Work required> Without the pictures, extract every line from the start of the material to the line containing "испытывала и в моих группах таких жа", both ends included.

#### Material supplied

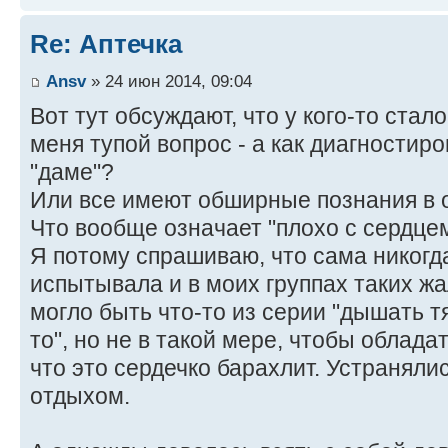
Re: Аптечка
Ansv
» 24 июн 2014, 09:04
Вот тут обсуждают, что у кого-то стало
меня тупой вопрос - а как диагностир
"даме"?
Или все имеют обширные познания в 
Что вообще означает "плохо с сердце
Я потому спрашиваю, что сама никогд
испытывала и в моих группах таких жа
могло быть что-то из серии "дышать тя
то", но не в такой мере, чтобы облад
что это сердечко барахлит. Устранял
отдыхом.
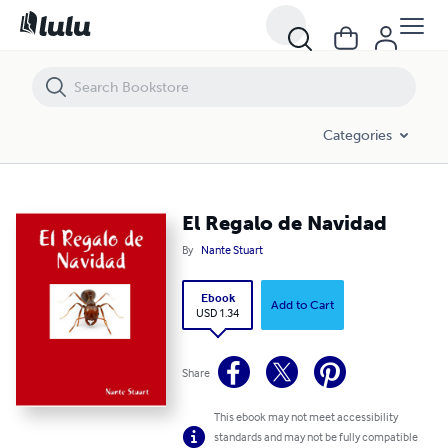
El Regalo de Navidad
Categories
El Regalo de Navidad
By
Nante Stuart
Ebook
Add to Cart
USD 1.34
Share
This ebook may not meet accessibility
standards and may not be fully compatible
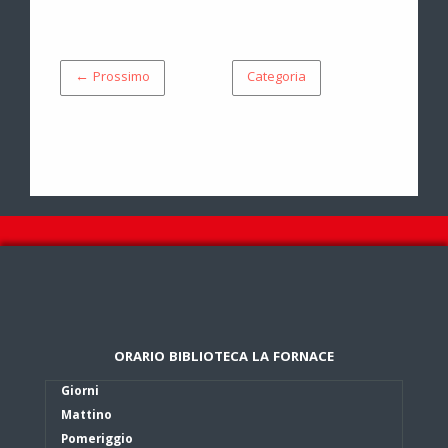
← Prossimo
Categoria
ORARIO BIBLIOTECA LA FORNACE
Giorni
Mattino
Pomeriggio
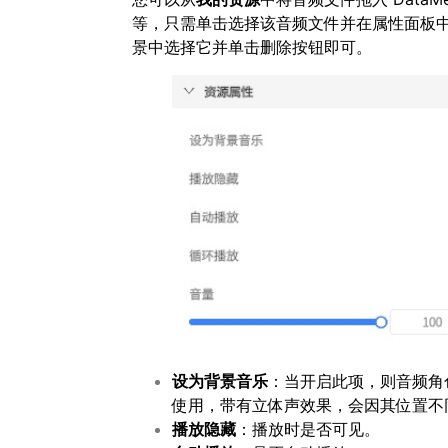
等，只需单击选择该音频文件并在属性面板
景中选择它并单击删除按钮即可。
设为背景音乐
：当开启此项，则音频角
使用，带有立体声效果，会因其位置不
播放隐藏
：播放时是否可见。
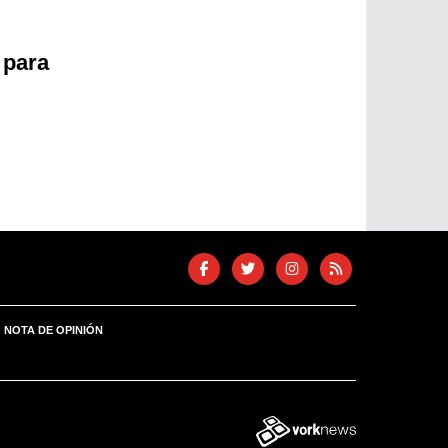
 para
NOTA DE OPINIÓN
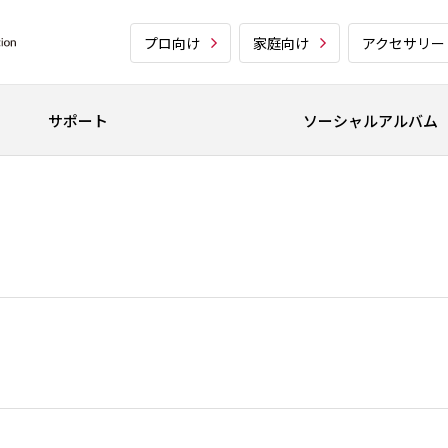
プロ向け
家庭向け
アクセサリー
サポート
ソーシャルアルバム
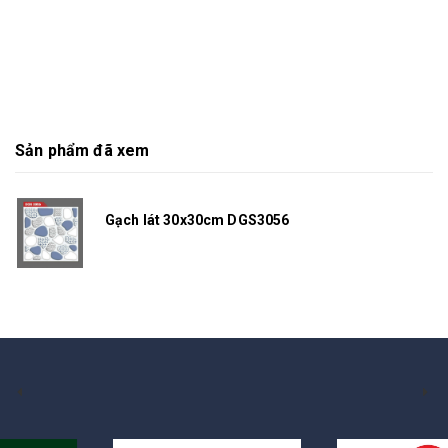
Sản phẩm đã xem
Gạch lát 30x30cm DGS3056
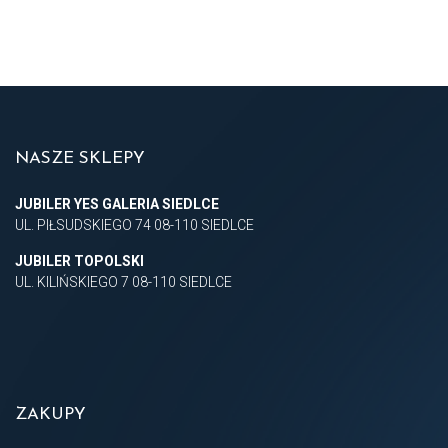
NASZE SKLEPY
JUBILER YES GALERIA SIEDLCE
UL. PIŁSUDSKIEGO 74 08-110 SIEDLCE
JUBILER TOPOLSKI
UL. KILIŃSKIEGO 7 08-110 SIEDLCE
ZAKUPY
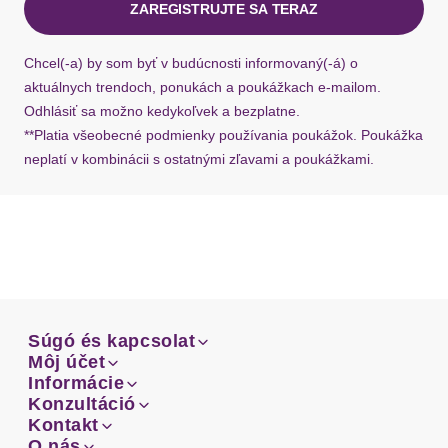
ZAREGISTRUJTE SA TERAZ
Ak chýba návratový štítok, môžete si kedykoľvek
požiadať o nový u našej zákazníckej služby.
Chcel(-a) by som byť v budúcnosti informovaný(-á) o
aktuálnych trendoch, ponukách a poukážkach e-mailom.
Odhlásiť sa možno kedykoľvek a bezplatne.
**Platia všeobecné podmienky používania poukážok. Poukážka
neplatí v kombinácii s ostatnými zľavami a poukážkami.
Súgó és kapcsolat
Súgó és kapcsolat
Môj účet
Email
Môj účet
Informácie
Prehľad objednávok
Email
Informácie
Konzultáció
Doprava
Facebook
Prehľad objednávok
Konzultáció
Kontakt
Sprievodca-veľkosťami
Doprava
Facebook
Kontakt
O nás
Platba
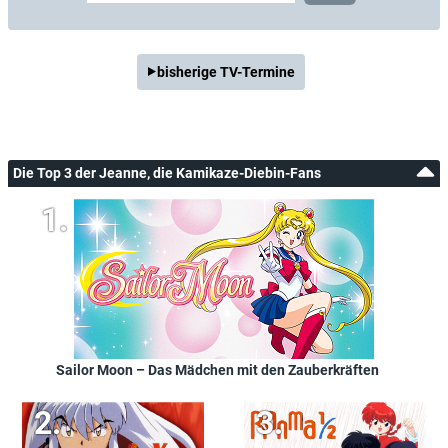
bisherige TV-Termine
Die Top 3 der Jeanne, die Kamikaze-Diebin-Fans
Sailor Moon – Das Mädchen mit den Zauberkräften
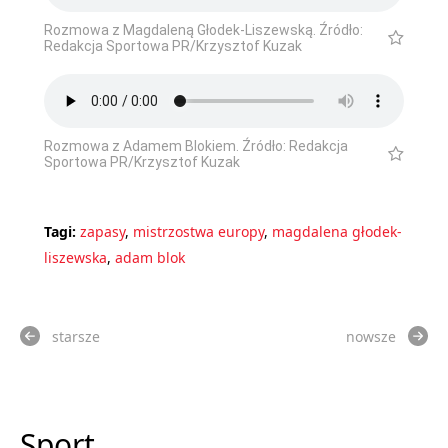
Rozmowa z Magdaleną Głodek-Liszewską. Źródło:
Redakcja Sportowa PR/Krzysztof Kuzak
Rozmowa z Adamem Blokiem. Źródło: Redakcja
Sportowa PR/Krzysztof Kuzak
Tagi:
zapasy
,
mistrzostwa europy
,
magdalena głodek-
liszewska
,
adam blok
starsze
nowsze
Sport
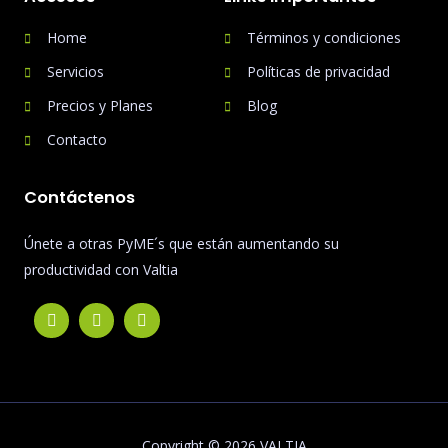
Home
Términos y condiciones
Servicios
Políticas de privacidad
Precios y Planes
Blog
Contacto
Contáctenos
Únete a otras PyME´s que están aumentando su
productividad con Valtia
Copyright © 2026 VALTIA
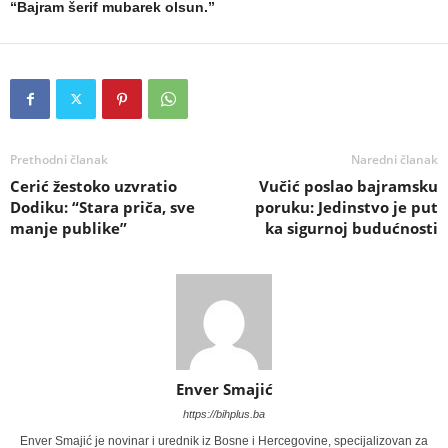
“Bajram šerif mubarek olsun.”
Prethodni članak
Naredni članak
Cerić žestoko uzvratio
Vučić poslao bajramsku
Dodiku: “Stara priča, sve
poruku: Jedinstvo je put
manje publike”
ka sigurnoj budućnosti
Enver Smajić
https://bihplus.ba
Enver Smajić je novinar i urednik iz Bosne i Hercegovine, specijalizovan za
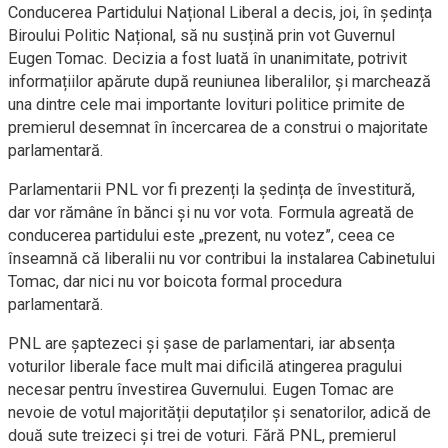
Conducerea Partidului Național Liberal a decis, joi, în ședința
Biroului Politic Național, să nu susțină prin vot Guvernul
Eugen Tomac. Decizia a fost luată în unanimitate, potrivit
informațiilor apărute după reuniunea liberalilor, și marchează
una dintre cele mai importante lovituri politice primite de
premierul desemnat în încercarea de a construi o majoritate
parlamentară.
Parlamentarii PNL vor fi prezenți la ședința de învestitură,
dar vor rămâne în bănci și nu vor vota. Formula agreată de
conducerea partidului este „prezent, nu votez”, ceea ce
înseamnă că liberalii nu vor contribui la instalarea Cabinetului
Tomac, dar nici nu vor boicota formal procedura
parlamentară.
PNL are șaptezeci și șase de parlamentari, iar absența
voturilor liberale face mult mai dificilă atingerea pragului
necesar pentru învestirea Guvernului. Eugen Tomac are
nevoie de votul majorității deputaților și senatorilor, adică de
două sute treizeci și trei de voturi. Fără PNL, premierul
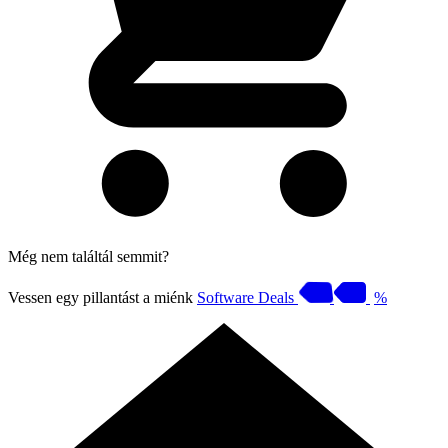
Még nem találtál semmit?
Vessen egy pillantást a miénk
Software Deals
%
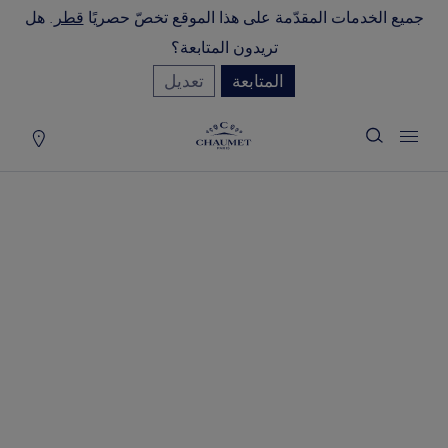
جميع الخدمات المقدّمة على هذا الموقع تخصّ حصريًا
قطر
. هل
لة التسوق
(0)
تريدون المتابعة؟
إخفاء السعر
المتابعة
تعديل
YOUR CART IS EMPTY
Shop now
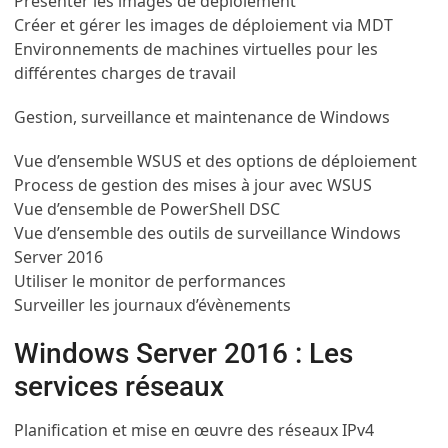
Présenter les images de déploiement
Créer et gérer les images de déploiement via MDT
Environnements de machines virtuelles pour les
différentes charges de travail
Gestion, surveillance et maintenance de Windows
Vue d’ensemble WSUS et des options de déploiement
Process de gestion des mises à jour avec WSUS
Vue d’ensemble de PowerShell DSC
Vue d’ensemble des outils de surveillance Windows
Server 2016
Utiliser le monitor de performances
Surveiller les journaux d’évènements
Windows Server 2016 : Les
services réseaux
Planification et mise en œuvre des réseaux IPv4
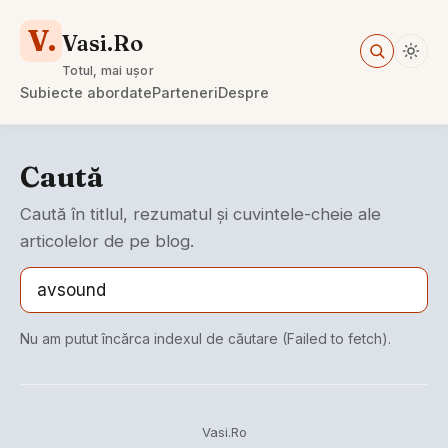
V.
Vasi.Ro
Totul, mai ușor
Subiecte abordate
Parteneri
Despre
Caută
Caută în titlul, rezumatul și cuvintele-cheie ale
articolelor de pe blog.
Nu am putut încărca indexul de căutare (Failed to fetch).
Vasi.Ro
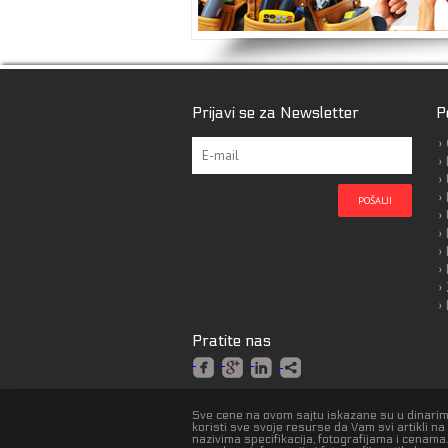
Prijavi se za Newsletter
P
Pratite nas
Sve cene na ovom sajtu iskazane su u dinarim
koristi sve svoje resurse da Vam svi artikli n
nazivima specifikacija, fotografijama i cenam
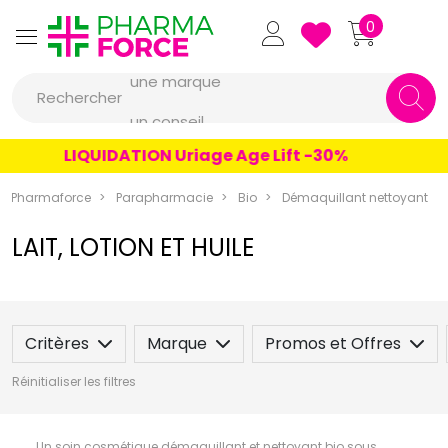
Pharmaforce Grande Pharma
0
une marque
Rechercher
un conseil
un produit
LIQUIDATION Uriage Age Lift -30%
une marque
Pharmaforce
Parapharmacie
Bio
Démaquillant nettoyant
LAIT, LOTION ET HUILE
Critères
Marque
Promos et Offres
Réinitialiser les filtres
Un soin cosmétique démaquillant et nettoyant bio sous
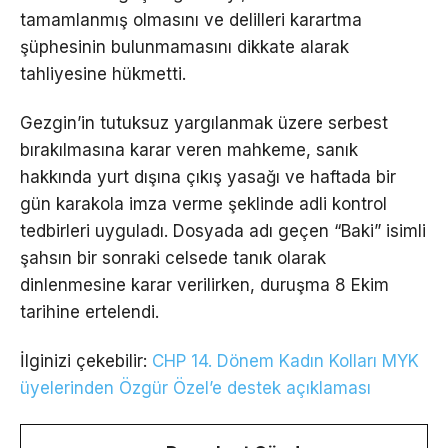
tamamlanmış olmasını ve delilleri karartma
şüphesinin bulunmamasını dikkate alarak
tahliyesine hükmetti.
Gezgin’in tutuksuz yargılanmak üzere serbest
bırakılmasına karar veren mahkeme, sanık
hakkında yurt dışına çıkış yasağı ve haftada bir
gün karakola imza verme şeklinde adli kontrol
tedbirleri uyguladı. Dosyada adı geçen “Baki” isimli
şahsın bir sonraki celsede tanık olarak
dinlenmesine karar verilirken, duruşma 8 Ekim
tarihine ertelendi.
İlginizi çekebilir:
CHP 14. Dönem Kadın Kolları MYK
üyelerinden Özgür Özel’e destek açıklaması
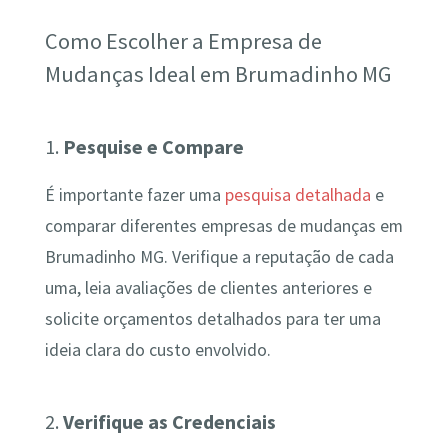
Como Escolher a Empresa de
Mudanças Ideal em Brumadinho MG
1.
Pesquise e Compare
É importante fazer uma
pesquisa detalhada
e
comparar diferentes empresas de mudanças em
Brumadinho MG. Verifique a reputação de cada
uma, leia avaliações de clientes anteriores e
solicite orçamentos detalhados para ter uma
ideia clara do custo envolvido.
2.
Verifique as Credenciais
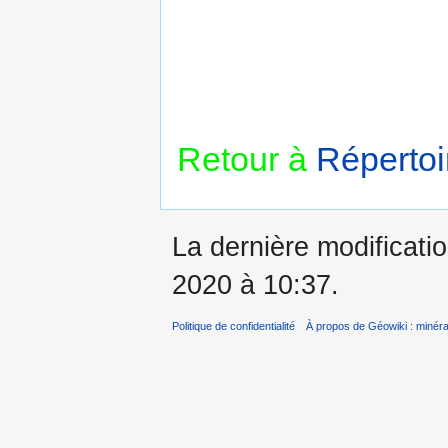
Retour à
Répertoi
La dernière modificatio
2020 à 10:37.
Politique de confidentialité
À propos de Géowiki : minérau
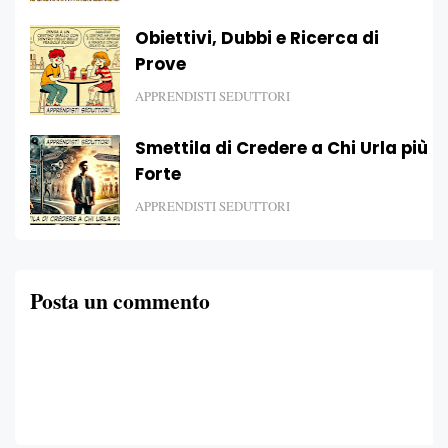
Obiettivi, Dubbi e Ricerca di
Prove
APPRENDISTI SEDUTTORI
Smettila di Credere a Chi Urla più
Forte
APPRENDISTI SEDUTTORI
Posta un commento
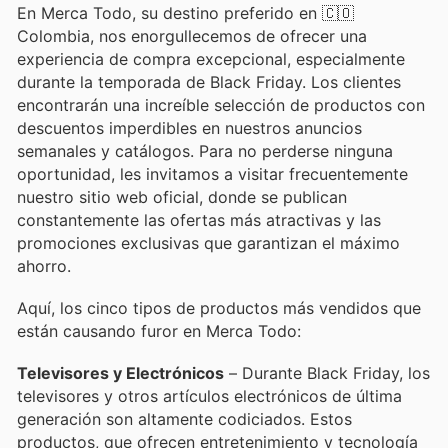
En Merca Todo, su destino preferido en 🇨🇴
Colombia, nos enorgullecemos de ofrecer una
experiencia de compra excepcional, especialmente
durante la temporada de Black Friday. Los clientes
encontrarán una increíble selección de productos con
descuentos imperdibles en nuestros anuncios
semanales y catálogos. Para no perderse ninguna
oportunidad, les invitamos a visitar frecuentemente
nuestro sitio web oficial, donde se publican
constantemente las ofertas más atractivas y las
promociones exclusivas que garantizan el máximo
ahorro.
Aquí, los cinco tipos de productos más vendidos que
están causando furor en Merca Todo:
Televisores y Electrónicos
– Durante Black Friday, los
televisores y otros artículos electrónicos de última
generación son altamente codiciados. Estos
productos, que ofrecen entretenimiento y tecnología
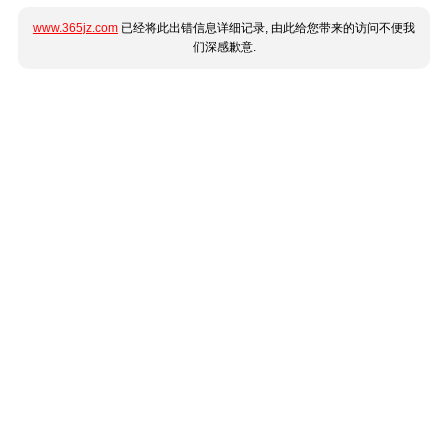
www.365jz.com
已经将此出错信息详细记录, 由此给您带来的访问不便我
们深感歉意.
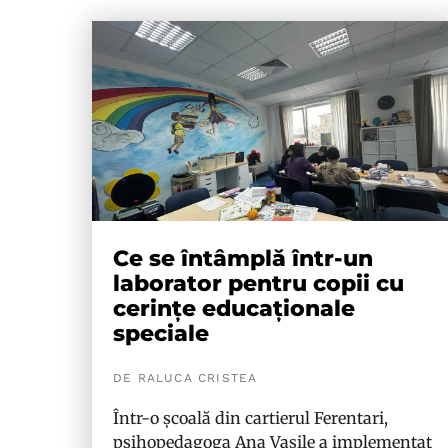
Ce se întâmplă într-un
laborator pentru copii cu
cerințe educaționale
speciale
DE RALUCA CRISTEA
Într-o școală din cartierul Ferentari,
psihopedagoga Ana Vasile a implementat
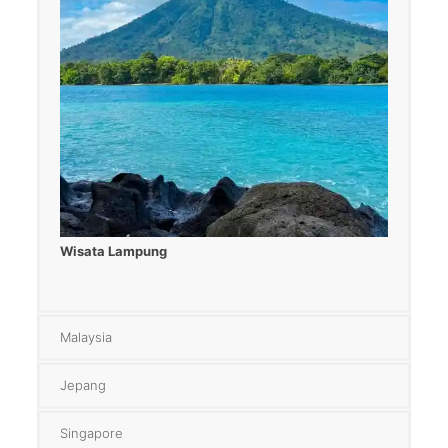
Wisata Lampung
Malaysia
Jepang
Singapore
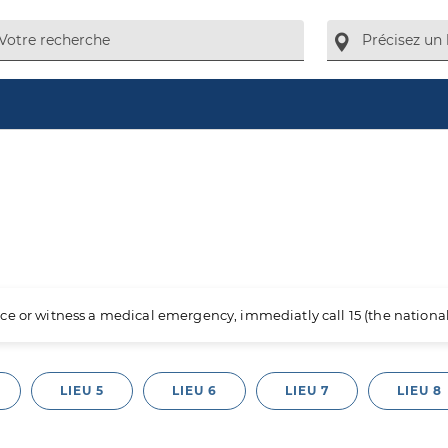
ience or witness a medical emergency, immediatly call 15 (the nation
LIEU 5
LIEU 6
LIEU 7
LIEU 8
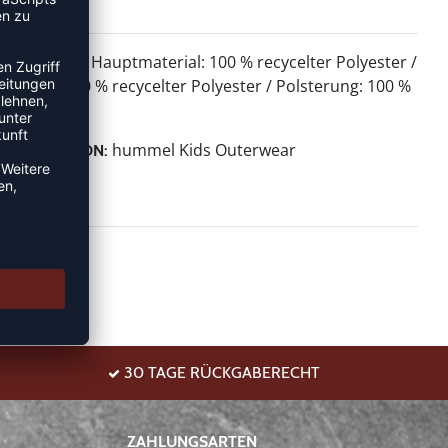
Hauptmaterial: 100 % recycelter Polyester /
MATERIAL:
Futter: 100 % recycelter Polyester / Polsterung: 100 %
Polyester
hummel Kids Outerwear
KOLLEKTION:
30 TAGE RÜCKGABERECHT
ZAHLUNGSARTEN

########

Exercise result>
Re: Аптечка
Ansv
» 24 июн 2014, 09:04
Вот тут обсуждают, что у кого-то стало
меня тупой вопрос - а как диагностир
"даме"?
Или все имеют обширные познания в 
Что вообще означает "плохо с сердце
Я потому спрашиваю, что сама никогд
испытывала и в моих группах таких жа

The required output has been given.